Collected data:
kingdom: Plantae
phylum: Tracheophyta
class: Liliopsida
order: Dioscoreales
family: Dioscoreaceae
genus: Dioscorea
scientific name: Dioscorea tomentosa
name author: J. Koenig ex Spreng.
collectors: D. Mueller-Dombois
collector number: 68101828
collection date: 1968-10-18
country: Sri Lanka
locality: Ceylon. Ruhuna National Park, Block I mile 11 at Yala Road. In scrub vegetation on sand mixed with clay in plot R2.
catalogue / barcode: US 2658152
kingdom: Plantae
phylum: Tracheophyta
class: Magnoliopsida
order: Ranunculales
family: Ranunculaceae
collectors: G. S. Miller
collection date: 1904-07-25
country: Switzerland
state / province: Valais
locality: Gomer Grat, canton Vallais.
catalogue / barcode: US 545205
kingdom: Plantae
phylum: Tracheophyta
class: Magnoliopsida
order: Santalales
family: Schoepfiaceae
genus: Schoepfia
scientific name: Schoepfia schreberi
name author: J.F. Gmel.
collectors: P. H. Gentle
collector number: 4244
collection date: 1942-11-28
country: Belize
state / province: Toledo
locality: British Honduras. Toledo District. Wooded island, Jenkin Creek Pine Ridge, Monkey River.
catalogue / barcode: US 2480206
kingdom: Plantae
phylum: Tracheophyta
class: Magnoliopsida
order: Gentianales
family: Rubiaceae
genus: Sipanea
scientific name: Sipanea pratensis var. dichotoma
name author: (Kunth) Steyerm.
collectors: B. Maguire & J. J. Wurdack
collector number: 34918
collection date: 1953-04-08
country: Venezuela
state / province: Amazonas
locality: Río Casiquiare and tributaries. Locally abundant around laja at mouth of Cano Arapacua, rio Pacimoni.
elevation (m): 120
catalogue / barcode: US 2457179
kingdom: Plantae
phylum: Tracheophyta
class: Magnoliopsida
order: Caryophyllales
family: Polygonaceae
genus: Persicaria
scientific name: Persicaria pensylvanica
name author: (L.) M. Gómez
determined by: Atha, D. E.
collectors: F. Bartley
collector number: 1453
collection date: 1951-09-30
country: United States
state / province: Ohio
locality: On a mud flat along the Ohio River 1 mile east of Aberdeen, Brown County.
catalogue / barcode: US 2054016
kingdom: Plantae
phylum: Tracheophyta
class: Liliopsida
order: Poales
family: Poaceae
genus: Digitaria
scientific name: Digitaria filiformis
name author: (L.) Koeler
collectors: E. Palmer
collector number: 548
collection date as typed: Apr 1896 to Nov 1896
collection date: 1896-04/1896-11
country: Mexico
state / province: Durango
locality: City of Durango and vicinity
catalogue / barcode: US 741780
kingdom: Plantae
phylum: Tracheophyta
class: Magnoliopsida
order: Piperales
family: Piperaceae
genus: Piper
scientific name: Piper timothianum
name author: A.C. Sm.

● **WHAT IS NEEDED**
Copy the rows verbatim, beginning with the line containing "state / province: Ohio" and continuing to the end of the rows, both ends included.

● **EXERCISE SOLUTION**
state / province: Ohio
locality: On a mud flat along the Ohio River 1 mile east of Aberdeen, Brown County.
catalogue / barcode: US 2054016
kingdom: Plantae
phylum: Tracheophyta
class: Liliopsida
order: Poales
family: Poaceae
genus: Digitaria
scientific name: Digitaria filiformis
name author: (L.) Koeler
collectors: E. Palmer
collector number: 548
collection date as typed: Apr 1896 to Nov 1896
collection date: 1896-04/1896-11
country: Mexico
state / province: Durango
locality: City of Durango and vicinity
catalogue / barcode: US 741780
kingdom: Plantae
phylum: Tracheophyta
class: Magnoliopsida
order: Piperales
family: Piperaceae
genus: Piper
scientific name: Piper timothianum
name author: A.C. Sm.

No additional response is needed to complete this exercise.